## Work required:
The entries that follow contain images, which should be left out; output everything else exactly.

## Provided data:

=======

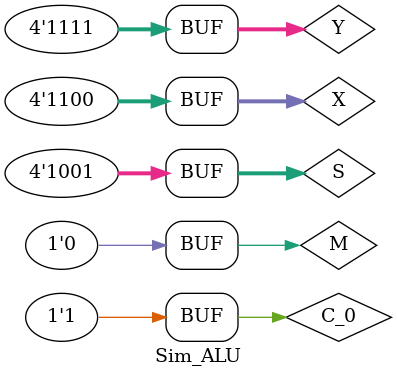
<source format=v>
`timescale 1ns / 1ps


module Sim_ALU(

    );
    reg [3:0] X;
    reg [3:0] Y;
    reg C_0;
    reg M;
    reg [3:0] S; 
    ALU myalu(X,Y,S,C_0,M);
    initial begin
        X<=4'b0;
        Y<=4'b0;
        C_0<=0;
        M<=0;
        S<=4'b0;
        #100
       
        S<=4'b0001;X<=4'b1100;Y<=4'b1111;C_0<=1;M<=1;#10
        M<=0;#10
        S<=4'b1001;X<=4'b1100;Y<=4'b1111;C_0<=1;M<=1;#10
        M<=0;
    end
endmodule

</source>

=======

## Solution to the exercise:
<source format=v>
`timescale 1ns / 1ps


module Sim_ALU(

    );
    reg [3:0] X;
    reg [3:0] Y;
    reg C_0;
    reg M;
    reg [3:0] S; 
    ALU myalu(X,Y,S,C_0,M);
    initial begin
        X<=4'b0;
        Y<=4'b0;
        C_0<=0;
        M<=0;
        S<=4'b0;
        #100
       
        S<=4'b0001;X<=4'b1100;Y<=4'b1111;C_0<=1;M<=1;#10
        M<=0;#10
        S<=4'b1001;X<=4'b1100;Y<=4'b1111;C_0<=1;M<=1;#10
        M<=0;
    end
endmodule

</source>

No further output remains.